Au joli temps de Bologne la rouge, début des années 80, on prenait l’autobus gratuitement. Pas toute la journée, certaines heures. Cette mesure était prioritairement destinée aux étudiants, ces mêmes étudiants qui, les jours de neige, déblayaient les trottoirs dans toute la ville.

Trois décennies plus tard, le moindre trajet en autobus coûte un euro et  quand sévit le froid personne ne s’occupe des trottoirs, transformés depuis quelques jours en de redoutables patinoires.

Les étudiants qui n’ont pas encore déserté la ville pour rejoindre leurs familles provinciales ne se sentent nullement concernés par l’affaire et la mairie a décrété, depuis déjà plusieurs années, que la tâche de nettoyage incombait aux riverains. Lesquels riverains font majoritairement la sourde oreille et si quelques commerçants ont déversé de la sciure ou du sel devant les entrées de leurs magasins la plupart  s’en sont abstenus.

Résultat, les passants, mus par la fièvre de Noël qui les condamne implacablement à une forme aigüe de consommation, glissent, dérapent, s’étalent sans grâce sur la glace.
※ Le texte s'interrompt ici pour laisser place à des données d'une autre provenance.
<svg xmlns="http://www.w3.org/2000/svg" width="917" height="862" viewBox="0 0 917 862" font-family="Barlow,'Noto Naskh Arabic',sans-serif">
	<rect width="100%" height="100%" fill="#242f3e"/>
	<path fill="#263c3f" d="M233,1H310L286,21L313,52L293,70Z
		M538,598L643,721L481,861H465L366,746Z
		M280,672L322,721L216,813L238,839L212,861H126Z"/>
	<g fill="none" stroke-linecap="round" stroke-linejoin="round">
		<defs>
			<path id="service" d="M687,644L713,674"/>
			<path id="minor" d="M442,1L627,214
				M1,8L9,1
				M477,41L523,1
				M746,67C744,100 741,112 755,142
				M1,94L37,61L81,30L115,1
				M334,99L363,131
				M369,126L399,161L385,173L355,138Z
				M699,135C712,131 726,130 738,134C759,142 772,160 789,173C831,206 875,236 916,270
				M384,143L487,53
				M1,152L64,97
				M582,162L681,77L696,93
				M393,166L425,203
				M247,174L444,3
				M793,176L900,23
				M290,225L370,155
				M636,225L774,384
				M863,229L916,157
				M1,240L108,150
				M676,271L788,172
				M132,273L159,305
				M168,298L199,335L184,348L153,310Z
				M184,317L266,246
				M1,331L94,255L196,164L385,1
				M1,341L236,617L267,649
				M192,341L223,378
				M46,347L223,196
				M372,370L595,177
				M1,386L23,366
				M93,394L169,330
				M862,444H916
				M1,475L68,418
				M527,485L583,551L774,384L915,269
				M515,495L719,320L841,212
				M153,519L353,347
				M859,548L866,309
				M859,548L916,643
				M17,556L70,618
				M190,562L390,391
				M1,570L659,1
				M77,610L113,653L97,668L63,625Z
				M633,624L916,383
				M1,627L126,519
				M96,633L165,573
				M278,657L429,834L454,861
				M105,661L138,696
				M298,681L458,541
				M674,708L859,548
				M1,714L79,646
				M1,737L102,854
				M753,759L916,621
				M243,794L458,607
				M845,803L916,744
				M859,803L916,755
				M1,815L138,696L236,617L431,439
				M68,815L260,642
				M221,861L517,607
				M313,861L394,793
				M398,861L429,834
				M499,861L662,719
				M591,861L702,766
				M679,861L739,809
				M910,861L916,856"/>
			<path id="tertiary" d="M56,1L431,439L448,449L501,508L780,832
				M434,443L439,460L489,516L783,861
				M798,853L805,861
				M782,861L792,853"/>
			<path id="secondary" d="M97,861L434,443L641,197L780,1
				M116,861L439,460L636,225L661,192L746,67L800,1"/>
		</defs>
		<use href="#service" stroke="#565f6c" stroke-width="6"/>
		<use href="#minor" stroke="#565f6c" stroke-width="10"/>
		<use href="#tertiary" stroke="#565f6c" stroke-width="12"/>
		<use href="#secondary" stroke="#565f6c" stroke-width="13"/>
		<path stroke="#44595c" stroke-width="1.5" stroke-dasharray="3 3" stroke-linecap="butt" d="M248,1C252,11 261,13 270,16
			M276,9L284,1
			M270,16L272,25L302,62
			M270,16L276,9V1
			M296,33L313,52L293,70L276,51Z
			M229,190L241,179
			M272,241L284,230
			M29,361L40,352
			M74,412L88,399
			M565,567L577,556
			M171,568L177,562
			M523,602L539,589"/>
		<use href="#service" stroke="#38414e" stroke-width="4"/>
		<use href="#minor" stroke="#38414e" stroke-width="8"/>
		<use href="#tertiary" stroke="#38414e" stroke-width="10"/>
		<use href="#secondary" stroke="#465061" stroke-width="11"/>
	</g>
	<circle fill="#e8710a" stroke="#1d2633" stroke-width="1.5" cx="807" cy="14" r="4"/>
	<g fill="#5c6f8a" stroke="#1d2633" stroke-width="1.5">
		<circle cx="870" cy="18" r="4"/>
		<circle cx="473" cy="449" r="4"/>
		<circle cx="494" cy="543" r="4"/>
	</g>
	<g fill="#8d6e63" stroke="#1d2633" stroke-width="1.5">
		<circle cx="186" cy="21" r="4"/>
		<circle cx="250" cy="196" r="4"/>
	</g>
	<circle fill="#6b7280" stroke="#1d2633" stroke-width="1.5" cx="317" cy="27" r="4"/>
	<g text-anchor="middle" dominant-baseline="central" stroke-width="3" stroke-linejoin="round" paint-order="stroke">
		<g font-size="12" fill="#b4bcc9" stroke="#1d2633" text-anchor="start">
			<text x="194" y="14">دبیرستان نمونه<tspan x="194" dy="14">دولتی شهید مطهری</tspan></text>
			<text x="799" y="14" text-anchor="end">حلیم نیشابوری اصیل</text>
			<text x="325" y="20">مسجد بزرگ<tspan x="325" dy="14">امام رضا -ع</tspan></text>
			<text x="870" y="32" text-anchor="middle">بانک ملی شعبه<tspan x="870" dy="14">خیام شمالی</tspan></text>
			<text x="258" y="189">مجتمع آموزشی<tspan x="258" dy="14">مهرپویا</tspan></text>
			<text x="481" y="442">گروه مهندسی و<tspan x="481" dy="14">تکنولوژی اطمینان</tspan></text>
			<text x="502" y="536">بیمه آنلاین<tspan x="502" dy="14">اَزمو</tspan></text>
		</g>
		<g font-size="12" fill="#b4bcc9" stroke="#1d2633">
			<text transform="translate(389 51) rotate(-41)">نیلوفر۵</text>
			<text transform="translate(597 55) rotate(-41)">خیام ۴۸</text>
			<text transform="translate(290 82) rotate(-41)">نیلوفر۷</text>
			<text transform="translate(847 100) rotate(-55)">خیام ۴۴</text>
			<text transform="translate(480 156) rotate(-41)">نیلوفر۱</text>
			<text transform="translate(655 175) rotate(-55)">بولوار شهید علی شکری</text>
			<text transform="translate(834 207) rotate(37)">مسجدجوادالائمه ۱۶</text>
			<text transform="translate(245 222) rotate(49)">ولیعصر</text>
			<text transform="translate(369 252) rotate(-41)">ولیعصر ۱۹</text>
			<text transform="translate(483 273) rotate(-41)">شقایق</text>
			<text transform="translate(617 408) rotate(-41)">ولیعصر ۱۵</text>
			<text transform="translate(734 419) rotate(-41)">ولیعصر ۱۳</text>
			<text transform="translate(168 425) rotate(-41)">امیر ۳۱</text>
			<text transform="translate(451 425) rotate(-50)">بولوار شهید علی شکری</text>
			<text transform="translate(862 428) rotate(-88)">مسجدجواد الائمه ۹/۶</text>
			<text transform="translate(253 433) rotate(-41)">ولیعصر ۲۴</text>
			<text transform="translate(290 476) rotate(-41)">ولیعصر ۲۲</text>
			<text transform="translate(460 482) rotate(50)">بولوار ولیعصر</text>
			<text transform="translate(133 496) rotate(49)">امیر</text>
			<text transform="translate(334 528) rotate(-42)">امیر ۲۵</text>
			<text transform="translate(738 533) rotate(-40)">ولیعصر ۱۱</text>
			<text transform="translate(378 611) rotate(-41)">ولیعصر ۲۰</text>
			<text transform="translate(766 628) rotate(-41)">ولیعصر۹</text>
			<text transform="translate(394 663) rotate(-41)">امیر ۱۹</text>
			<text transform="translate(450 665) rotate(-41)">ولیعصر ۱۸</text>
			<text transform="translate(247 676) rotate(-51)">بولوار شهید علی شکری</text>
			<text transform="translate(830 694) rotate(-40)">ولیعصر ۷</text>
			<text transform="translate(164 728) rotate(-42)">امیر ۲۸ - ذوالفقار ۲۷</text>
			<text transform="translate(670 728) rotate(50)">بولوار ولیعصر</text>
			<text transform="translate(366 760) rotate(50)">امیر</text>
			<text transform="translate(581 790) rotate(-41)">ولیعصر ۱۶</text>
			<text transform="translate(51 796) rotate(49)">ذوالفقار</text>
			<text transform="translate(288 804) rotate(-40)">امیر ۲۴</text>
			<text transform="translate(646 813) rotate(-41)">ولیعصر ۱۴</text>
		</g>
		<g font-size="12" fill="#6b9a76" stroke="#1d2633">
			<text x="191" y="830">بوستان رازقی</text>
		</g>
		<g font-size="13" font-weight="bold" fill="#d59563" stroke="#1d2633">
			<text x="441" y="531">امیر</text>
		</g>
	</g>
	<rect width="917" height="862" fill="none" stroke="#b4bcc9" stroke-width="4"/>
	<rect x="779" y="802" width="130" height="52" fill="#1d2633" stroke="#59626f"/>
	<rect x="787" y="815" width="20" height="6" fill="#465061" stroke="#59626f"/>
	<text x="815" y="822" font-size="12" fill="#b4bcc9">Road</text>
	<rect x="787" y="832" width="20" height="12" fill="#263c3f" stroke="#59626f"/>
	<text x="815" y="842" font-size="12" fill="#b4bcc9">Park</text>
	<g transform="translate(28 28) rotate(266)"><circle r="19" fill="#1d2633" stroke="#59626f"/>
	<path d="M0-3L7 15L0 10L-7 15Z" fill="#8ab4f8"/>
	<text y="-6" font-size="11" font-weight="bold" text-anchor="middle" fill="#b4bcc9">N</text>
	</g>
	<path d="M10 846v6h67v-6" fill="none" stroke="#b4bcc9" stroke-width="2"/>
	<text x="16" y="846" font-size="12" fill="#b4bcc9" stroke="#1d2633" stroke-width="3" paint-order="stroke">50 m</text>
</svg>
Les guirlandes lumineuses ont beau scintiller l’humeur générale des Bolognais est plutôt morose, agacée, fébrile, inquiète.
Comme partout en Italie, les opinions se sont radicalisées. Les anti et les pro Berlusconi s’affrontent de plus en plus ouvertement. Le récent épisode baptisé ici « Il duomo di Milano » du nom de l’objet que le  Cavaliere a récemment reçu en plein poire (ce qui par ailleurs ne me réjouit pas, j’en réfute la violence) et dont un  mouvement cherche à démontrer qu’il s’agirait d’une mise en scène (démonstration finalement plausible tant on en vient à penser que la manipulation des populations par leurs gouvernants n’a pas de limites) a attisé les haines, délié les langues.
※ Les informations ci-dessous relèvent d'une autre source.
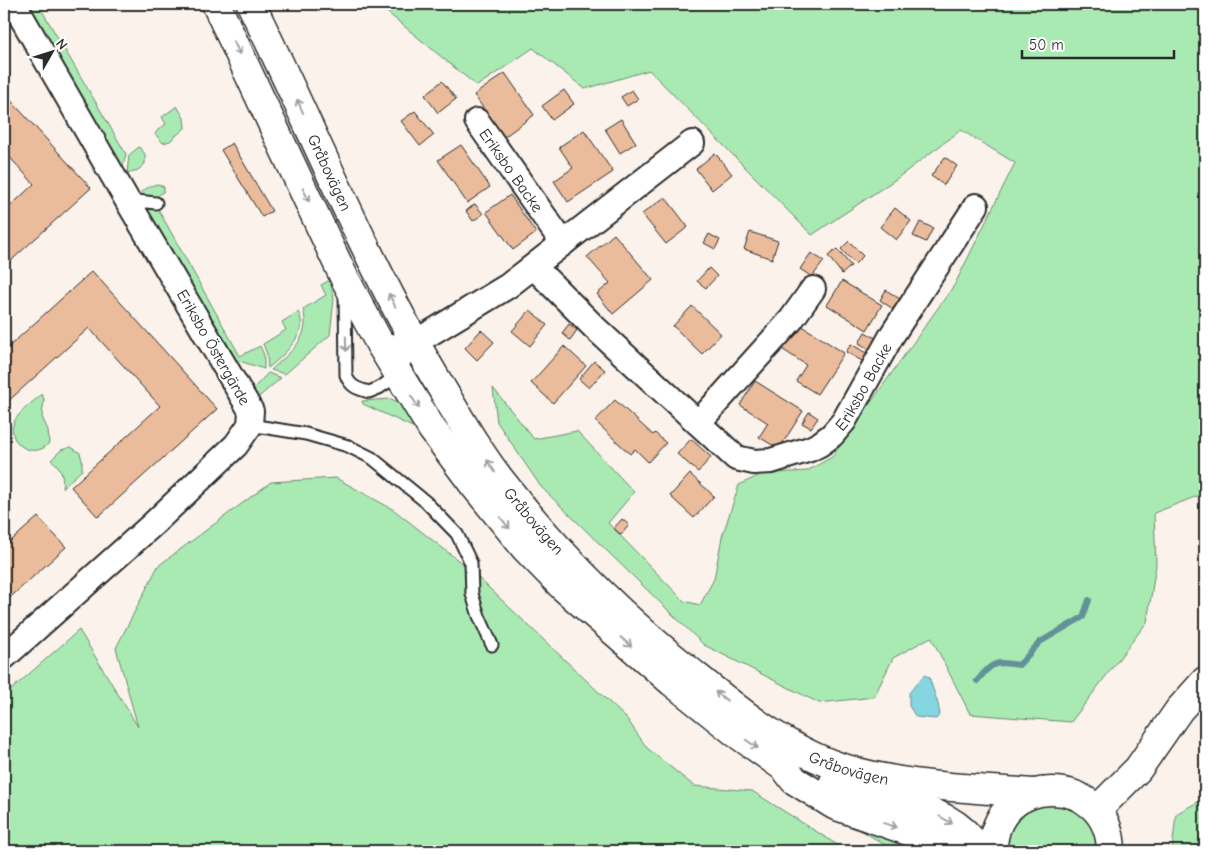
<svg xmlns="http://www.w3.org/2000/svg" width="1209" height="855" viewBox="0 0 1209 855" font-family="'Comic Neue',sans-serif">
<style>
.green{fill:#a9eab3;stroke:#6a8a6f}
.water{fill:#86d6e0;stroke:#629298}
.lines{fill:none;stroke-linecap:round;stroke-linejoin:round}
.stream{stroke:#629298;stroke-width:6}
.building{fill:#ebbc9b;stroke:#2b2b2b}
.service-casing{stroke:#2b2b2b;stroke-width:15}
.minor-casing{stroke:#2b2b2b;stroke-width:28}
.tertiary-casing{stroke:#2b2b2b;stroke-width:31}
.secondary-casing{stroke:#2b2b2b;stroke-width:31}
.service{stroke:#fff;stroke-width:11}
.minor{stroke:#fff;stroke-width:24}
.tertiary{stroke:#fff;stroke-width:28}
.secondary{stroke:#fff;stroke-width:28}
.oneway{stroke:#a0a0a0}
.labels{text-anchor:middle;stroke-width:4;stroke-linejoin:round;paint-order:stroke}
.street-label{font-size:16px;fill:#2b2b2b;stroke:#fff}
</style>
<rect width="100%" height="100%" fill="#fbf2eb"/>
<filter id="ink" filterUnits="userSpaceOnUse"><feTurbulence type="fractalNoise" baseFrequency=".02" numOctaves="2"/><feDisplacementMap in="SourceGraphic" scale="10" xChannelSelector="R" yChannelSelector="G"/><feConvolveMatrix kernelMatrix="1 2 1 2 8 2 1 2 1" color-interpolation-filters="sRGB"/></filter>
<g filter="url(#ink)">
<g class="green">
<path d="M25,4H38L126,154L122,170Z"/>
<path d="M377,4H1205V493L1154,513L1156,565L1147,622L1071,722L970,714L931,637L893,658L874,697L819,703L704,645L541,487L497,422L493,388L534,439L577,431L634,492L608,523L684,601L700,605L714,579L722,537L739,485L762,474L807,471L832,457L955,284L1015,163L961,130L896,179L812,235L649,70L585,89L533,48L477,86Z"/>
<path d="M177,106L184,118L185,128L170,141L163,143L155,134L158,130L166,124L162,117Z"/>
<path d="M139,147L145,154V164L138,170L127,173L129,155Z"/>
<path d="M158,184L164,187V191L153,200L240,356L260,346L264,355V369L230,358L141,206L139,196C143,190 150,185 158,184Z"/>
<path d="M330,280L334,299L330,335L285,374L271,370C290,352 312,338 303,309L326,295L321,285Z"/>
<path d="M298,312C311,331 282,357 268,368L267,354L263,344L286,330L282,322Z"/>
<path d="M268,373L281,378L254,401L249,393Z"/>
<path d="M42,394L44,399L42,417L48,430L49,443C35,461 5,443 14,422C20,411 33,402 42,394Z"/>
<path d="M391,399C405,403 412,419 419,430L363,404L362,401Z"/>
<path d="M71,447L80,453L82,460V470L62,488C64,477 61,466 51,460L61,450Z"/>
<path d="M336,478L394,510L468,568L627,719L647,748L694,786L752,791L847,851H4V696L79,630L138,727L116,648L158,566L271,482Z"/>
<path d="M1205,798V851H1172L1176,814Z"/>
<path d="M1063,802L1090,820L1099,851H1006L1012,824L1030,807Z"/>
<path d="M846,821L916,847L915,851H895Z"/>
</g>
<path class="water" d="M924,675L929,677L938,704L940,714L936,719L916,717L909,706V693Z"/>
<g class="lines">
<path class="stream" d="M977,681C992,662 995,661 1019,665L1040,642L1083,617L1089,600"/>
</g>
<g class="building">
<path d="M505,73L534,115L504,137L474,95Z"/>
<path d="M442,81L456,99L438,113L425,95Z"/>
<path d="M564,90L574,104L552,120L542,106Z"/>
<path d="M632,90L638,99L627,106L621,97Z"/>
<path d="M4,93L91,188L4,267V212L34,184L4,151Z"/>
<path d="M415,111L434,135L420,146L401,121Z"/>
<path d="M621,119L636,143L620,153L605,129Z"/>
<path d="M584,130L613,172L568,202L554,181L573,168L559,147Z"/>
<path d="M232,143L272,211L262,217L221,150Z"/>
<path d="M461,145L490,187L467,203L438,160Z"/>
<path d="M715,153L732,174L712,190L696,169Z"/>
<path d="M945,157L957,166L944,185L931,176Z"/>
<path d="M510,195L536,233L513,250L486,212Z"/>
<path d="M665,197L688,227L666,244L642,214Z"/>
<path d="M475,204L483,214L473,221L466,211Z"/>
<path d="M895,208L911,221L896,240L880,227Z"/>
<path d="M920,222L933,228L926,242L913,236Z"/>
<path d="M750,232L778,241L772,259L744,249Z"/>
<path d="M614,234L653,280L613,314L597,294L610,283L587,257Z"/>
<path d="M709,234L720,240L715,249L704,243Z"/>
<path d="M849,241L863,256L855,264L841,249Z"/>
<path d="M837,249L851,266L842,274L828,256Z"/>
<path d="M811,253L824,261L812,277L800,269Z"/>
<path d="M709,268L717,276L706,288L697,281Z"/>
<path d="M92,271L217,409L98,517L71,487L160,406L89,328L4,405V351Z"/>
<path d="M842,281L882,305L867,330L827,305Z"/>
<path d="M886,290L900,299L893,309L880,300Z"/>
<path d="M692,306L721,334L702,354L673,326Z"/>
<path d="M530,310L547,325L530,346L512,331Z"/>
<path d="M796,322L844,353L817,394L796,381L806,365L779,347Z"/>
<path d="M569,324L577,330L570,340L562,333Z"/>
<path d="M481,330L494,342L477,360L465,348Z"/>
<path d="M865,332L877,339L870,350L859,343Z"/>
<path d="M851,344L868,354L864,362L846,352Z"/>
<path d="M564,346L586,366L553,403L531,383Z"/>
<path d="M594,361L605,370L589,388L579,379Z"/>
<path d="M755,381L803,411L779,449L759,437L768,423L740,405Z"/>
<path d="M615,400L653,435L655,433L666,443L648,462L635,449L630,454L595,421Z"/>
<path d="M809,412L818,418L811,428L802,423Z"/>
<path d="M691,439L711,457L698,472L677,454Z"/>
<path d="M690,474L714,496L694,518L670,496Z"/>
<path d="M38,517L66,547L4,603V547Z"/>
<path d="M622,519L629,525L621,535L614,528Z"/>
</g>
<g class="lines">
<g class="service-casing">
<g id="service">
<path d="M127,200L156,203"/>
<path d="M345,294L346,375C350,387 358,389 369,392L379,388L398,375L414,345"/>
<path d="M250,425L306,434L348,446L372,458L426,502L457,534L471,563L472,594L479,616L492,645"/>
</g>
</g>
<g class="minor-casing">
<g id="minor">
<path id="s1" d="M477,121L563,243"/>
<path d="M534,267L595,328L698,423L791,320L813,289"/>
<path d="M380,344L397,347L414,343L508,286L692,143"/>
<path id="s2" d="M698,423L736,458L754,462L771,461L810,449L820,444L832,435L844,421L892,335L976,206"/>
<path d="M4,657L152,525L236,445L250,425L251,411L127,200L14,4"/>
</g>
</g>
<g class="tertiary-casing">
<path id="tertiary" d="M1097,810L1138,769L1179,710L1205,681"/>
</g>
<g class="secondary-casing">
<g id="secondary">
<path d="M216,4L344,277L380,344L432,429L473,484L525,548L563,587L672,682L736,733L785,768L794,780L834,805L931,839L951,851"/>
<path id="s3" d="M251,4C314,132 367,265 441,387C460,419 479,453 502,482C556,551 617,613 686,668C733,706 782,748 840,767C902,787 970,788 1034,793"/>
<path d="M833,784C873,803 929,800 963,831C969,836 975,845 980,851"/>
<path d="M993,851C992,772 1110,770 1111,851"/>
</g>
</g>
<use href="#service" class="service"/>
<use href="#minor" class="minor"/>
<use href="#tertiary" class="tertiary"/>
<use href="#secondary" class="secondary"/>
</g>
<defs><path id="oneway-shaft" d="M-6 0H5M1.5-3L5.5 0L1.5 3" fill="none" stroke-width="1.6" stroke-linecap="round" stroke-linejoin="round" transform="scale(1.25)"/></defs>
<g class="oneway">
<use href="#oneway-shaft" transform="translate(237 48) rotate(64)"/>
<use href="#oneway-shaft" transform="translate(300 106) rotate(-114)"/>
<use href="#oneway-shaft" transform="translate(306 195) rotate(65)"/>
<use href="#oneway-shaft" transform="translate(392 300) rotate(-117)"/>
<use href="#oneway-shaft" transform="translate(346 344) rotate(89)"/>
<use href="#oneway-shaft" transform="translate(415 402) rotate(57)"/>
<use href="#oneway-shaft" transform="translate(491 466) rotate(-123)"/>
<use href="#oneway-shaft" transform="translate(505 523) rotate(51)"/>
<use href="#oneway-shaft" transform="translate(626 642) rotate(41)"/>
<use href="#oneway-shaft" transform="translate(721 696) rotate(-142)"/>
<use href="#oneway-shaft" transform="translate(752 744) rotate(35)"/>
<use href="#oneway-shaft" transform="translate(946 820) rotate(30)"/>
<use href="#oneway-shaft" transform="translate(890 825) rotate(18)"/>
</g>
</g>
<g class="labels">
<g class="street-label">
<text dy="6" stroke="none"><textPath href="#s1" startOffset="60">Eriksbo Backe</textPath></text>
<text dy="6" stroke="none"><textPath href="#s3" startOffset="186">Gråbovägen</textPath></text>
<text transform="translate(214 347) rotate(60)" y="6">Eriksbo Östergärde</text>
<text dy="6" stroke="none"><textPath href="#s2" startOffset="212">Eriksbo Backe</textPath></text>
<text dy="6" stroke="none"><textPath href="#s3" startOffset="591">Gråbovägen</textPath></text>
<text dy="6" stroke="none"><textPath href="#s3" startOffset="996">Gråbovägen</textPath></text>
</g>
</g>
<rect width="1209" height="855" fill="none" stroke="#fff" stroke-width="20"/>
<rect x="10" y="10" width="1189" height="835" fill="none" stroke="#2b2b2b" stroke-width="2" filter="url(#ink)"/>
<g transform="translate(52 52) rotate(51)" stroke="#ffffff" stroke-width="4" paint-order="stroke">
<path d="M0-4L9 19L0 12L-9 19Z" fill="#2b2b2b"/>
<text y="-8" font-size="14" font-weight="bold" text-anchor="middle" fill="#2b2b2b">N</text>
</g>
<path d="M1022 50v8h152v-8" fill="none" stroke="#2b2b2b" stroke-width="2.5"/>
<text x="1029" y="50" font-size="15" fill="#2b2b2b" stroke="#ffffff" stroke-width="4" paint-order="stroke">50 m</text>
</svg>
Parmi tous les exemples de l’ambiance malsaine qui règne sur la ville, en voici un, à la fois odieux et banal.

C’est dans une pharmacie où je patiente pour acheter de l’aspirine. Au comptoir, une cliente achète des produits « dermatologiques », aucun n’étant pris en charge par l’USL (version locale quoique différente de la sécu), l’addition est élevée. La dame  fait remarquer à la pharmacienne – digne personne déjà âgée mais encore tellement jeune sous son brushing impeccable, parée de bijoux coûteux, maquillée pomponnée, retouchée par la main experte d’un chirurgien-  qu’il est vraiment regrettable que ces produits soient à sa charge, car, somme toute, elle ne les achète par confort ou souci esthétique mais parce qu’elle souffre d’une maladie de la peau.
La pharmacienne acquiesce en silence.
« Et vous, les pharmaciens, continue la cliente, vous ne pouvez pas intervenir auprès de l’USL ?
Nous, s’exclame la pharmacienne, nous ? Qu’est-ce que vous voulez qu’on y fasse ? Avec tous ces extracommunautaires (les immigrés bien sûr) qui sont en train de nous chasser de notre pays, comment voulez-vous qu’on s’occupe de ça ? ».

La cliente opine du bonnet.
Et moi je quitte l’officine, ma migraine attendra.